= Yannakakis algorithm =

Database theory algorithm

The Yannakakis algorithm is an algorithm in database theory for evaluating acyclic join queries (more generally, (alpha-)acyclic conjunctive queries, see GYO algorithm). It first uses semijoins to prune tuples that cannot participate in any answer and then joins the reduced relations to produce the result. The algorithm is named after Mihalis Yannakakis.

== High-level description ==

For an acyclic query, a join tree exists and can be computed in linear time; one standard way to obtain it is via the GYO reduction. The nodes of the join tree correspond to the relation occurrences in the query (rather than necessarily to distinct base relations), and for each query variable the nodes containing that variable form a connected subtree.

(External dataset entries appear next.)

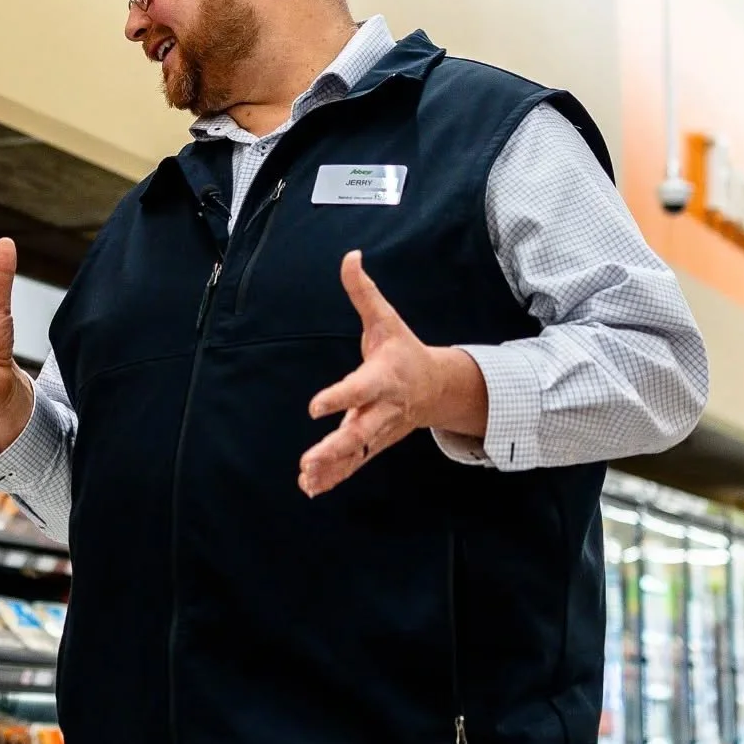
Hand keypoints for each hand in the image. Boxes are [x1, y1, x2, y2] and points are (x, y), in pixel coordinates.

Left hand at [297, 251, 487, 495]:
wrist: (436, 387)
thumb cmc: (403, 350)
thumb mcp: (386, 318)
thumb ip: (363, 291)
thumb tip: (350, 256)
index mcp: (383, 377)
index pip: (359, 388)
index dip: (338, 397)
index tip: (315, 407)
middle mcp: (382, 408)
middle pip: (360, 431)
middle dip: (336, 446)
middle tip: (310, 459)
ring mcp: (380, 430)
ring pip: (356, 453)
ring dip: (332, 467)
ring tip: (306, 479)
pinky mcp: (375, 443)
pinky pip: (354, 463)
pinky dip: (335, 476)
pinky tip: (310, 487)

After rooting the join tree arbitrarily, the algorithm keeps one working relation for each relation occurrence. It then performs two semijoin sweeps. In the bottom-up sweep, each child filters its parent: a semijoin removes parent tuples that do not join with anything in that child subtree. In the top-down sweep, each parent filters its children, removing additional child tuples that do not join with the already reduced remainder of the query. After both sweeps, every remaining tuple participates in at least one full join result. A final join/projection pass then produces the query output. The last and final pass is usually combined with the second top-down sweep.

== Complexity ==

Let $|D|$ be the size of the database (i.e., the total number of tuples across all input relations), $|Q|$ the size of the query, and $|OUT|$ the number of tuples in the query output.

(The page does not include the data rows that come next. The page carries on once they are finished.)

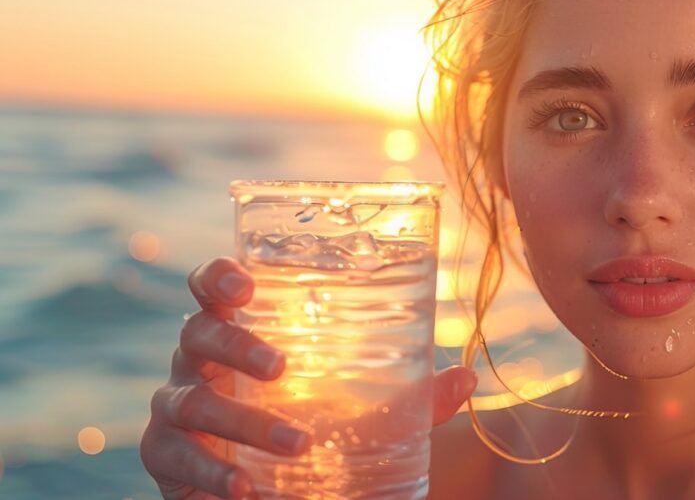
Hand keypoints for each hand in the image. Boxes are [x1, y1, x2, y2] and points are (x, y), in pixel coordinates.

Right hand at [139, 256, 477, 498]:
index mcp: (237, 333)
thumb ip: (409, 397)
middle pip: (197, 334)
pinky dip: (214, 478)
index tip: (244, 283)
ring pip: (192, 403)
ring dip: (245, 424)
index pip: (211, 289)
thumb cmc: (313, 428)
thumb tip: (467, 377)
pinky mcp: (165, 460)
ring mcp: (175, 411)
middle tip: (282, 368)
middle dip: (236, 346)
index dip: (217, 276)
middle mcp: (196, 362)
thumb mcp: (362, 411)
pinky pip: (179, 463)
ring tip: (297, 445)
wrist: (269, 490)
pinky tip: (247, 491)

If the query does not project out any variables (referred to as a full conjunctive query or a join query or a conjunctive query with no existential quantifiers), then the complexity of the algorithm is $O(|Q|(|D| + |OUT|))$. Assuming a fixed query $Q$ (a setting referred to as data complexity), this means that the algorithm's worst-case running time is asymptotically the same as reading the input and writing the output, which is a natural lower bound.

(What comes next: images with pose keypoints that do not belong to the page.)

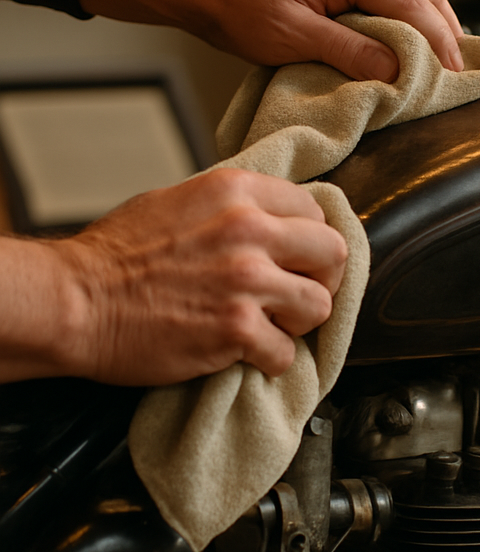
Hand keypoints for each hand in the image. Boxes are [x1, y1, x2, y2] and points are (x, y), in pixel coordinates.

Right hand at [0, 169, 347, 385]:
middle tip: (299, 294)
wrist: (74, 300)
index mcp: (237, 192)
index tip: (300, 259)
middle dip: (321, 278)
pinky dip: (270, 359)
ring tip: (273, 326)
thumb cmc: (119, 255)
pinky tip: (247, 353)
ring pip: (320, 305)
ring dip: (300, 322)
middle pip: (333, 253)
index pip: (314, 210)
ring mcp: (245, 280)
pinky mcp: (236, 328)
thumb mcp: (182, 201)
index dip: (311, 240)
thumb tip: (276, 218)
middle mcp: (248, 229)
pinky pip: (285, 352)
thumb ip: (235, 206)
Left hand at [200, 0, 465, 81]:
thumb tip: (397, 70)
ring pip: (418, 0)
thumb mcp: (295, 38)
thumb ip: (349, 52)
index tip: (455, 76)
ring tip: (450, 69)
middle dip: (449, 37)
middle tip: (463, 76)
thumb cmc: (244, 11)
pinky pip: (398, 5)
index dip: (439, 43)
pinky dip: (416, 30)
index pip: (413, 6)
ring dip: (436, 33)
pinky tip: (422, 54)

If some variables are projected out in the query, then there is an additional $|D|$ factor, making the complexity $O(|Q||D||OUT|)$.

== Connections to other problems ==

The algorithm has been influential in database theory and its core ideas are found in algorithms for other tasks such as enumeration
and aggregate computation. An important realization is that the algorithm implicitly operates on the Boolean semiring (the elimination of a tuple corresponds to a False value in the semiring), but its correctness is maintained if we use any other semiring. For example, using the natural numbers semiring, where the operations are addition and multiplication, the same algorithm computes the total number of query answers.

== History ==

=== Origin of the algorithm ===
The algorithm is named after Mihalis Yannakakis, author of the 1981 VLDB paper "Algorithms for acyclic database schemes".
A key component of the later algorithm is a semi-join reduction phase that had already been developed in contemporaneous work by Philip A. Bernstein with Dah-Ming W. Chiu and with Nathan Goodman.
These results were obtained and submitted in 1979 and were already circulating in technical report and conference form, but appeared in journal form only in 1981.
Yannakakis explicitly cites Bernstein and Goodman’s technical report [BG] for the full-reduction step.
This difference in publication timing contributed to the algorithm becoming associated with Yannakakis’s name. A work by Gottlob et al. (2001) is among the first to use the term "Yannakakis's algorithm", as both consider the more general setting of conjunctive queries with projections, as detailed below.

=== The exact connection ===
In the setting of equijoin queries and single-attribute semi-joins, Bernstein and Chiu (1981) showed that tree queries admit a full reducer, i.e., a sequence of semi-joins that removes all tuples that do not participate in the final join result. They also gave a linear-time tree-query membership test. Bernstein and Goodman (1981) extended these results to natural (multiattribute) semi-joins and natural-join queries, proving that for tree queries a two-pass semi-join program (first propagating reductions from the leaves of a rooted tree representation of the query to the root, and then back from the root to the leaves) is a full reducer.
Later work by Gottlob et al. (2001) notes that acyclic queries coincide with tree queries (for the corresponding structural characterization, see GYO algorithm) and that "in a slightly restricted setting, a very similar semi-join based evaluation procedure was independently developed by Bernstein and Chiu [1981]." Yannakakis explicitly reuses the reduction step ("At first we compute a full reduction D′ of D as in [BG] using semijoins") and then performs the subsequent join/projection phase along a join tree. Bernstein and Chiu explicitly excluded target lists (their terminology for the set of attributes to be returned by the query), noting that semi-joins do not "project out" attributes, and Bernstein and Goodman later showed that target lists do not change the full-reducer characterization.
Thus, the Bernstein papers already contain the key element of what became later known as the Yannakakis algorithm: the full reduction (or full semi-join reduction).
Yannakakis presents the full two-phase procedure for evaluating acyclic joins with projection.